- _WHAT IS NEEDED_: Using the entries below, write out the line with "nose: (900, 482)", the line with "left shoulder: (1154, 737)", and every line in between, exactly as each is written.

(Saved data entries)
:::

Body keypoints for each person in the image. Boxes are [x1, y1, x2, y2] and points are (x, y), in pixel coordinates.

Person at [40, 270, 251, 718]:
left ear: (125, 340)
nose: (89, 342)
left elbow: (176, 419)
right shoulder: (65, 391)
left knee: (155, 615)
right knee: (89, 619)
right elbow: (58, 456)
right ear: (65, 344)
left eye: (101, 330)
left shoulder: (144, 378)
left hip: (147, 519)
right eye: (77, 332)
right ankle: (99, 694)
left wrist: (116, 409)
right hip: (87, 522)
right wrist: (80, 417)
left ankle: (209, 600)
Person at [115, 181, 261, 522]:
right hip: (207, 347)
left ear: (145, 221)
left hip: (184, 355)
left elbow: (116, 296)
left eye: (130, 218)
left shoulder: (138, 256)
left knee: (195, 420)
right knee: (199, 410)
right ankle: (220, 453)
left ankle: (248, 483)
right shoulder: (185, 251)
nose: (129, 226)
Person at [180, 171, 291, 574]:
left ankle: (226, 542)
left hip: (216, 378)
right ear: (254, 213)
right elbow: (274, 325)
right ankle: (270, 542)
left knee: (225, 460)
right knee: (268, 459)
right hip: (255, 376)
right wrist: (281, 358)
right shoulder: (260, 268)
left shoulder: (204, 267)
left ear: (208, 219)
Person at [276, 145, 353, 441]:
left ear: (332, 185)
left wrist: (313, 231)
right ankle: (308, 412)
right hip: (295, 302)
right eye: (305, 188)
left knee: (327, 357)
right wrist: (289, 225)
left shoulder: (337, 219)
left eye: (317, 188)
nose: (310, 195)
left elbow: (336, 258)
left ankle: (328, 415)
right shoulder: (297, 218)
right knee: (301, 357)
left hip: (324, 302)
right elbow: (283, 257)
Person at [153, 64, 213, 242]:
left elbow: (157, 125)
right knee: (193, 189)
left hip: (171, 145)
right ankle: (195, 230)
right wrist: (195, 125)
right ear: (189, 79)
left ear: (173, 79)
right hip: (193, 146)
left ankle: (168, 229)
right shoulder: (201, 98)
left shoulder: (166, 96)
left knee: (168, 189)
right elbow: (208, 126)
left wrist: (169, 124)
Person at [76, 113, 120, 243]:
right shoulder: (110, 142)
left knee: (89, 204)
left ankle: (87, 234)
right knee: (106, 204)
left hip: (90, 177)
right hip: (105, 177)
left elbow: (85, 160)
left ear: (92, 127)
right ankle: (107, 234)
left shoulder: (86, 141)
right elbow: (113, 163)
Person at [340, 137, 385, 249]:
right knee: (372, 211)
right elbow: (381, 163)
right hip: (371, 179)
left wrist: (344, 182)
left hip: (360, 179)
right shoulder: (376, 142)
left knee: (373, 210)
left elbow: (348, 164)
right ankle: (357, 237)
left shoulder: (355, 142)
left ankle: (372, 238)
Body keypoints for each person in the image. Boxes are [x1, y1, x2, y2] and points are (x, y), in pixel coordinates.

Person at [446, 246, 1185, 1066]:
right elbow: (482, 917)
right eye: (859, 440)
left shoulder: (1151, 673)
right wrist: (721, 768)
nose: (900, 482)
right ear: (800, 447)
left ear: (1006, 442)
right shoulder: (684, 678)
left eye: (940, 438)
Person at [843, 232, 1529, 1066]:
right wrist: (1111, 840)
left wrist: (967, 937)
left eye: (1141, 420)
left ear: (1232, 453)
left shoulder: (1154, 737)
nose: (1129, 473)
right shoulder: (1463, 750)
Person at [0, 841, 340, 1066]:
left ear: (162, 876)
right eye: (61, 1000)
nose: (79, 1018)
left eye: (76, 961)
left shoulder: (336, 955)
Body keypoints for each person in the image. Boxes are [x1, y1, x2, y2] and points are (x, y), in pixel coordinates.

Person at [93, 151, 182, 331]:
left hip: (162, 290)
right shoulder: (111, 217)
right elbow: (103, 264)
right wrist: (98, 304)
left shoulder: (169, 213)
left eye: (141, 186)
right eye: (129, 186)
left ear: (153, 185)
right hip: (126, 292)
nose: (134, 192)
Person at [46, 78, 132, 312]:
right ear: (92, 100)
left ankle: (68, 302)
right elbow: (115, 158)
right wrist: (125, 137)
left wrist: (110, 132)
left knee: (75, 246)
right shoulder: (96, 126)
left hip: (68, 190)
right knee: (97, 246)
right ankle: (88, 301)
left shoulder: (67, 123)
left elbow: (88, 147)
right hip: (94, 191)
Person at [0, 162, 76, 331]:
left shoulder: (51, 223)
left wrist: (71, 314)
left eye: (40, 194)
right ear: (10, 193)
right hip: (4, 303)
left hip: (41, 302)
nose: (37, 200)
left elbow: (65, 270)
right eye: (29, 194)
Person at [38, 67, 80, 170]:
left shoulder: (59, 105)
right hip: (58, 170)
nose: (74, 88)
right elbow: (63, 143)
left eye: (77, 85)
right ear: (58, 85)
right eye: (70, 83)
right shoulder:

:::

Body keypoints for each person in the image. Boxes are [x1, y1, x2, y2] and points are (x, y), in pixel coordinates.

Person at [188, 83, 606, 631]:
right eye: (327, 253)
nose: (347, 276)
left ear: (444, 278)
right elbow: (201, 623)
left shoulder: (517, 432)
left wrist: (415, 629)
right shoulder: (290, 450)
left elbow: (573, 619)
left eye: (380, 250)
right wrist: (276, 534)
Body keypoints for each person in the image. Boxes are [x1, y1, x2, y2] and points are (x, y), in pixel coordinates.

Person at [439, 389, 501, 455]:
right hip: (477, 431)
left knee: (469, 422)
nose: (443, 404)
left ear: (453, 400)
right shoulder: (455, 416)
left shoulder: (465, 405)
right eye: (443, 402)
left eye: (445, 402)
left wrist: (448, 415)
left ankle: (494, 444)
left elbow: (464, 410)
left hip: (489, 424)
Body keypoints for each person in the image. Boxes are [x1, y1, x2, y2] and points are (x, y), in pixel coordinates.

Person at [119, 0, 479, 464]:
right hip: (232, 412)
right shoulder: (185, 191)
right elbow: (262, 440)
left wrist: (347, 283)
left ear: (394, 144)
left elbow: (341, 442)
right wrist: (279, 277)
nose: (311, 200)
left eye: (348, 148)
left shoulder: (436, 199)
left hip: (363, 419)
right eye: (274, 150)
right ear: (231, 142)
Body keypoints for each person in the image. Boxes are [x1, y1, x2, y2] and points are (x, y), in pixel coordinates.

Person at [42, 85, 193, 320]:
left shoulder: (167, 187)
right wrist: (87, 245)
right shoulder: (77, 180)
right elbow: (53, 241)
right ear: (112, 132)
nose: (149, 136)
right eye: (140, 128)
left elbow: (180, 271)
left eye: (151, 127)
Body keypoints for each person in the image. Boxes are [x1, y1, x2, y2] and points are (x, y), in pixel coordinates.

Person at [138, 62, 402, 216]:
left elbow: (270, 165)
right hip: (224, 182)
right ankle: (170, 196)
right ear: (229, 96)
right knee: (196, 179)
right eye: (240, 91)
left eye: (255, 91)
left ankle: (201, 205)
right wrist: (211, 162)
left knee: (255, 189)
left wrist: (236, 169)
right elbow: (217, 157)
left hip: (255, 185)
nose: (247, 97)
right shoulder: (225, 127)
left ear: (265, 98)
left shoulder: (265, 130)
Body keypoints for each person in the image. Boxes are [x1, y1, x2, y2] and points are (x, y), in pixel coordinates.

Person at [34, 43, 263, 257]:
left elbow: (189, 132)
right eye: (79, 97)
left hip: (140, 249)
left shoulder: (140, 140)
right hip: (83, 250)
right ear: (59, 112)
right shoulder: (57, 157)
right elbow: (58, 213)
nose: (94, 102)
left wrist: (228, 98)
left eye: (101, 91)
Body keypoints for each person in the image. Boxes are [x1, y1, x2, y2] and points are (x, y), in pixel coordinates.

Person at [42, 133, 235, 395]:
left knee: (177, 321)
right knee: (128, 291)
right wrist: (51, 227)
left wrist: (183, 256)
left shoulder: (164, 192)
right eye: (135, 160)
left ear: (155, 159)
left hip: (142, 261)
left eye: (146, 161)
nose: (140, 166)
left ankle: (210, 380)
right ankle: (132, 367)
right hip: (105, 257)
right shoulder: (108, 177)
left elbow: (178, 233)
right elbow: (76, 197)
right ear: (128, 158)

:::

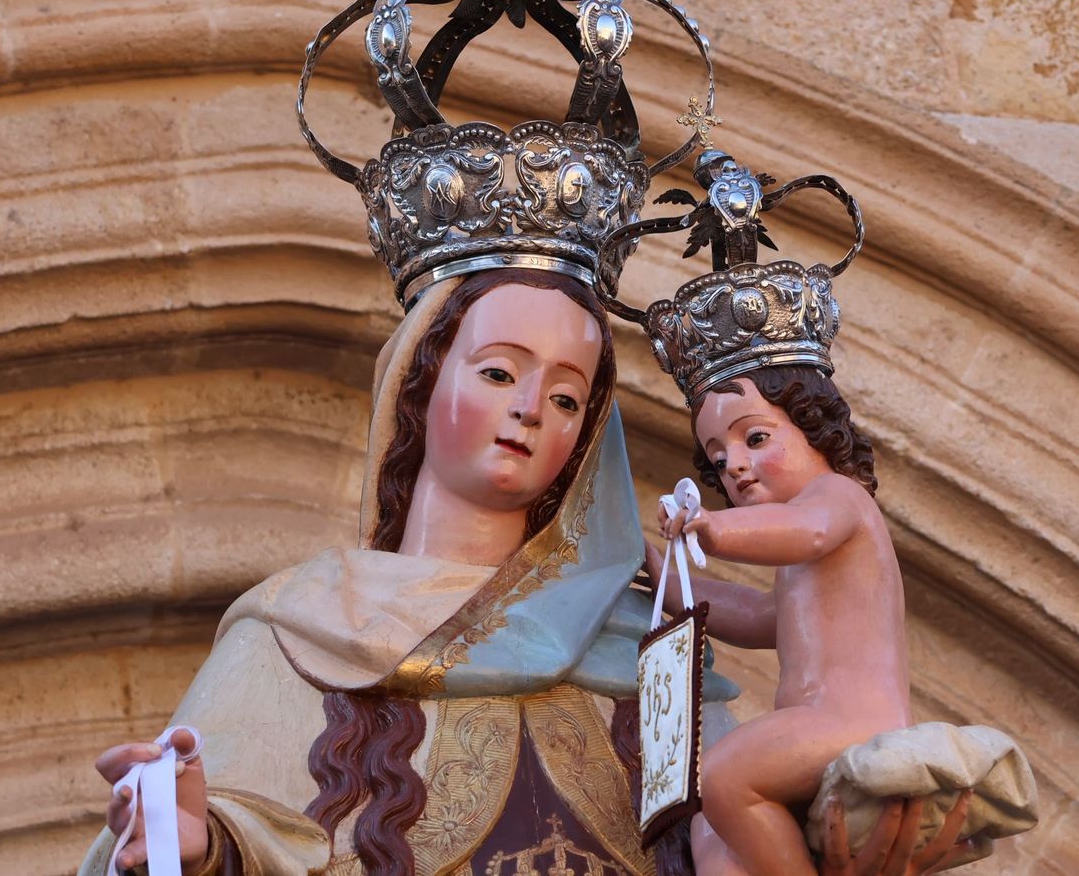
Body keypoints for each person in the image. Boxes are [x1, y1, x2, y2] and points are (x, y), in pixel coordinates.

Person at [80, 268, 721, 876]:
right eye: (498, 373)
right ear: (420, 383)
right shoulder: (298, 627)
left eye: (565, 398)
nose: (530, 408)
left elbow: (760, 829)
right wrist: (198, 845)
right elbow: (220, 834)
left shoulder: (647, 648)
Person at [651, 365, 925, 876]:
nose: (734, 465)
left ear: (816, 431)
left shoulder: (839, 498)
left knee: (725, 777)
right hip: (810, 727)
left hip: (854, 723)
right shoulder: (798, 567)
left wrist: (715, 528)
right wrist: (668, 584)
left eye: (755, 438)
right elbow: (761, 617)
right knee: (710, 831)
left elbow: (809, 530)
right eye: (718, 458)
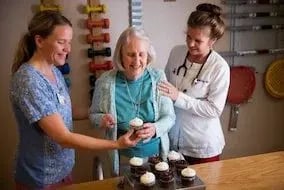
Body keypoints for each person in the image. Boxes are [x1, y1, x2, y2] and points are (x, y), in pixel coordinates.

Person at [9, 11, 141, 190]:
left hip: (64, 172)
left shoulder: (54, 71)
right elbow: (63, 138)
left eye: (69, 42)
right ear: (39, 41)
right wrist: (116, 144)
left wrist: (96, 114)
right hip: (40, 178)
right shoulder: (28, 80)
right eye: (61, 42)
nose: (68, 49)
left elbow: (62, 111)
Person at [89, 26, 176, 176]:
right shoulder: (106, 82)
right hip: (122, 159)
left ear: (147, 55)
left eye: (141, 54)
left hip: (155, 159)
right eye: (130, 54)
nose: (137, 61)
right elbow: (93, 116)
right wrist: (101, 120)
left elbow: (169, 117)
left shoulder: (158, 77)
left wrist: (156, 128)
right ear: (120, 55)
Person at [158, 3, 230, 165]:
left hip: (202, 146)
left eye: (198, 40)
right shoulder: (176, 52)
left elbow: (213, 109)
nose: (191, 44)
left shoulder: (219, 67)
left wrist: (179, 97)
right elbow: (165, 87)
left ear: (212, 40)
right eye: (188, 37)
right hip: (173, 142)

:::

- _SOLVED PROBLEM_:
nose: (900, 482)
right ear: (800, 447)
left ear: (1006, 442)
right shoulder: (684, 678)
left eye: (940, 438)
Person at [843, 232, 1529, 1066]:
right wrist: (1111, 840)
left wrist: (967, 937)
left eye: (1141, 420)
left ear: (1232, 453)
left shoulder: (1154, 737)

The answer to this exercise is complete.